Considerations in Specific Populations

Some disease-related concepts, such as pain intensity, are only known by the patient and cannot be validly and reliably reported by a caregiver or clinician. For situations in which patients in the target population are expected to be unable to reliably self-report, then an assessment by a caregiver or other observer based purely on clearly defined, observable signs could be used. Observable signs of pain, such as the patient grimacing, rubbing the affected area, or vocalizing responses to pain (e.g., “it hurts”), can be reported using an observer-reported outcome measure.

Importantly, observer reporting is not synonymous with proxy reporting; the former relies only on measurement of observable signs, whereas the latter requires the proxy reporter to assess the patient’s symptoms on behalf of the patient. An example of proxy reporting is a caregiver or clinician reporting on how intense a young child’s pain is on a scale from 0 to 10, without the child directly reporting a numeric rating. Proxy reporting is considered inherently unreliable for regulatory purposes, as it is not possible for the proxy reporter to truly know how the patient feels. Therefore, the FDA Guidance for Industry Patient-Reported Outcome Measures: Use in Medical Product Development to Support Labeling Claims [16] discourages the use of proxy-reported outcome measures particularly for symptoms that can be known only by the patient.

Pain measurement continues to be a challenge in patients who are unable to self-report, such as measurement of pain in young children and nonverbal patients. Although caregiver-reported or clinician-reported assessments of observable signs of pain are facilitated in children who are developmentally able to distinguish and verbalize feelings of pain from other forms of distress or discomfort (e.g., hunger), it is less clear how to best identify and rate pain versus nonpain distress in infants and young children. In 2019, as part of a pilot grant program under the FDA PFDD initiative, the FDA awarded the Duke Clinical Research Institute to develop a core set of clinical outcome assessments and related endpoints for use in clinical trials of acute pain therapeutics in children aged 2 years and younger [17].

Conclusions

Development of an effective outcome measurement strategy involves understanding of the medical product, the disease state of interest, and the targeted patient population. Though pain is a prevalent concept across many therapeutic areas, and established measures of pain intensity are well-known, careful consideration should be given to how pain affects the feeling and functioning of each distinct patient population, and which outcome assessment, or combination of outcome assessments, may be necessary to provide a more comprehensive view of the patient experience.
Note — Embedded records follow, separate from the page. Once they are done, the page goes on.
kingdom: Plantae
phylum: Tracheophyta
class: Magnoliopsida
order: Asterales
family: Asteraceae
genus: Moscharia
The early stages of medical product development are an important opportunity to engage with regulatory agencies to discuss potential approaches to clinical trial design and outcome measurement strategies. The FDA Guidance for Industry Patient-Reported Outcome Measures: Use in Medical Product Development to Support Labeling Claims [16] can serve as a reference regarding development and use of clinical outcome assessments and evidence needed to support regulatory decision-making, and resources from the FDA PFDD initiative can help to facilitate incorporation of stakeholder input into the drug development process [7, 16, 18]. Consultation and advice from regulatory agencies on clinical outcome assessments (existing or to-be-developed) can also be sought outside the context of a specific drug development program (e.g., within CDER’s Drug Development Tool Qualification Program) [19]. Ongoing collaboration with regulators is encouraged to facilitate development of assessment strategies and tools that advance the science of pain measurement and address unmet needs.